_Objectives:_
(a) In the argument preview, reproduce the passage that begins at the words "SCOTUS Argument Preview" and stops after "birthday, no less!).", swapping "undercard" for "side event".
(b) According to the argument preview, how much can be recovered for an unsolicited fax ad sent willfully or knowingly?
(c) Decide whether each statement agrees with the argument preview. Answer yes or no, and quote the deciding words.
(i) Kisor v. Wilkie concerns whether to overturn Auer deference to agency regulatory interpretations.
(ii) The preview of PDR Network v. Carlton & Harris Chiropractic was posted at SCOTUSblog.
(iii) The Telephone Consumer Protection Act dates from 1995.

SCOTUS Argument Preview of PDR Network v. Carlton & Harris Chiropractic

by Chris Walker — Thursday, Mar. 21, 2019@chris_j_walker

Next week’s main adlaw event at the Supreme Court is, of course, Kisor v. Wilkie, in which the Court will decide whether to overturn Auer deference to agency regulatory interpretations.

But next week’s argument schedule also includes a pretty fascinating adlaw undercard: PDR Network v. Carlton & Harris Chiropractic. Over at SCOTUSblog, I posted a preview of the case, which is set for argument on Monday, 3/25 (my 40th birthday, no less!).

Here’s a snippet from that preview:

Did you know you can sue if you receive an unsolicited ad by fax? Under the Telephone Consumer Protection Act of 1991, you can recover $500 per offending fax. If sent willfully or knowingly, make that $1,500. Next Monday, the Supreme Court will grapple with this statute when it hears argument in PDR Network v. Carlton & Harris Chiropractic.

_Data rows:_
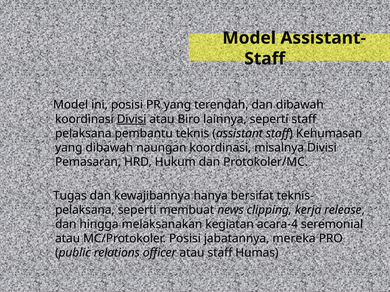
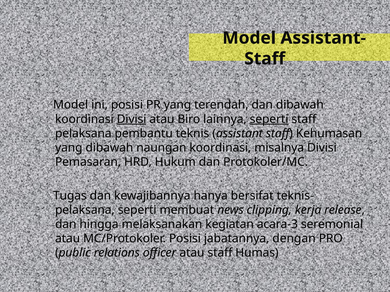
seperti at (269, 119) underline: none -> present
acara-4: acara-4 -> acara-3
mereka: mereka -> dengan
---
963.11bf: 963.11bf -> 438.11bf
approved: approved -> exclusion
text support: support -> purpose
...
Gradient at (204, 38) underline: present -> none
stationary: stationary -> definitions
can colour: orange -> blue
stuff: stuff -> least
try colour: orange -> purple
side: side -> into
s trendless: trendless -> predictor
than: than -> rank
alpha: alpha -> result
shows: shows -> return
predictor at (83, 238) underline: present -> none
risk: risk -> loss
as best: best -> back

_Answers for the tasks:_
(a)
SCOTUS Argument Preview of PDR Network v. Carlton & Harris Chiropractic

by Chris Walker — Thursday, Mar. 21, 2019@chris_j_walker

Next week’s main adlaw event at the Supreme Court is, of course, Kisor v. Wilkie, in which the Court will decide whether to overturn Auer deference to agency regulatory interpretations.

But next week’s argument schedule also includes a pretty fascinating adlaw side event: PDR Network v. Carlton & Harris Chiropractic. Over at SCOTUSblog, I posted a preview of the case, which is set for argument on Monday, 3/25 (my 40th birthday, no less!).

(b) $1,500 per offending fax.

(c)
(i) Yes: "the Court will decide whether to overturn Auer deference to agency regulatory interpretations"
(ii) Yes: "Over at SCOTUSblog, I posted a preview of the case"
(iii) No: "Under the Telephone Consumer Protection Act of 1991"